EXTRAIT DU TEXTE:
▼
La Commission africaine doit tenir une posture offensive face aux États qui violent les droits humains

La FIDH appelle la Commission africaine des droits de l’Homme et des peuples (CADHP), réunie en sa 50ème session ordinaire à Banjul, (Gambie) depuis le 24 octobre, à adopter 5 résolutions condamnant les violations des droits de l’Homme commises par les États parties à la Charte africaine.

Depuis plusieurs sessions, la CADHP est peu encline à adopter des résolutions pays par crainte des protestations des États membres à l’occasion de l’examen de son rapport lors des sommets de l’Union africaine. Cette position défensive trahie la confiance que lui porte certains États africains et les représentants des organisations de défense des droits de l’Homme qui lui présentent leurs préoccupations et aspirent à un soutien du mécanisme gardien des dispositions de la Charte africaine des droits de l’Homme et des peuples.

Ainsi, la FIDH et ses nombreuses organisations membres et partenaires africaines ne pourraient comprendre que la CADHP passe sous silence les graves violations des droits humains commises par les autorités soudanaises dans les régions du Sud kordofan et du Nile Bleu où des bombardements à l’aveugle tuent chaque jour des civils et où les forces armées commentent des exécutions sommaires. La FIDH appelle la Commission à adopter une résolution sur cette situation et à décider de l’envoi d’une mission de la CADHP au Soudan pour faire la lumière sur les exactions et leurs auteurs.
▲
ACTIVITÉS PROPOSÉES:
a: D'après l'extrait sur la Commission africaine, depuis quelle date la CADHP est-elle réunie à Banjul ?
b: Rédigez la suite de l'extrait sur la Commission africaine, à partir de sa dernière phrase.

DONNÉES PRÉSENTÉES:
▼
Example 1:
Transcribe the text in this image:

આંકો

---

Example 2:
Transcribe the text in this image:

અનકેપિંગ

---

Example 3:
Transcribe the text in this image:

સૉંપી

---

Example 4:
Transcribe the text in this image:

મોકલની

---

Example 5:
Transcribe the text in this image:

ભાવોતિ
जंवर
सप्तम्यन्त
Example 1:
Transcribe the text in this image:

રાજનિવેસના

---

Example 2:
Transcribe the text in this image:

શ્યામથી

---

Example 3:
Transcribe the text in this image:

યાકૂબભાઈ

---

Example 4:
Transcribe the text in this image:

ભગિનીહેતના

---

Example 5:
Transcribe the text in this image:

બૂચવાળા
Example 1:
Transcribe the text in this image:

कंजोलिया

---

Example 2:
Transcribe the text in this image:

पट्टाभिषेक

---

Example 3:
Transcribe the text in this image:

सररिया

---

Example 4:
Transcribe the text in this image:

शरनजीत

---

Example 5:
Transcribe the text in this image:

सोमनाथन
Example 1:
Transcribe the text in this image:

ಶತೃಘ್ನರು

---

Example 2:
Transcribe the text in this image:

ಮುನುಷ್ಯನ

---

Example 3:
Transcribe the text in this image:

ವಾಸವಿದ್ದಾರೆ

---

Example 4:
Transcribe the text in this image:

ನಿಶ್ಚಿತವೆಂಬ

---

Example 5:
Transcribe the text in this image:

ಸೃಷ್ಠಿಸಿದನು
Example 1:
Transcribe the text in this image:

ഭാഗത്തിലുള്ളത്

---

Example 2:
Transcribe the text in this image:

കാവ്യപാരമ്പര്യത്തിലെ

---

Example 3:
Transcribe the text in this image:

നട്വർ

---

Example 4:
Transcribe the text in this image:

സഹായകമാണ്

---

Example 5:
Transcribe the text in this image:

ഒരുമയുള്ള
▲
CORRIGÉ DES ACTIVITÉS:
a: Depuis le 24 octobre.

b:
La FIDH, présente à Banjul avec des représentants des organisations membres des pays sus-mentionnés, appelle également la Commission a adopter des résolutions sur les situations en République démocratique du Congo (RDC) pour exiger des autorités le respect des droits de la Charte dans le contexte pré-électoral ; en Égypte pour condamner notamment les exécutions sommaires des manifestants coptes ; en Guinée pour demander aux autorités de prendre toutes les mesures nécessaires pour lutter contre l’impunité des auteurs du massacre du 28 septembre 2009 ; en Mauritanie pour dénoncer les actes discriminatoires perpétrés contre les populations négro-mauritanienne à l’occasion du recensement.

La FIDH demande en outre à la Commission de saisir l’occasion de l’examen des rapports du Burundi et du Togo pour faire sienne les recommandations présentées dans les rapports alternatifs rédigés conjointement par la FIDH et ses organisations membres dans ces pays (Note sur le Burundi et Note sur le Togo).

La FIDH appelle par ailleurs les commissaires à adopter à cette session le rapport du Groupe de travail de la CADHP sur l’abolition de la peine de mort, préalable nécessaire à l’établissement d’un futur Protocole à la Charte africaine sur l’abolition de la peine de mort en Afrique.

Enfin, la FIDH souhaite que la CADHP réponde aux attentes des organisations de la société civile en mettant en place un mécanisme de suivi de ses résolutions et communications pour assurer leur mise en œuvre effective par les États.

« Cette année, le continent africain célèbre le 30ème anniversaire de la Charte africaine des droits de l’Homme et des peuples. C’est l’occasion pour le principal organe africain de protection des droits de prendre une posture offensive face aux États qui violent impunément les droits humains », a déclaré Mabassa Fall, représentant de la FIDH auprès de l’Union africaine.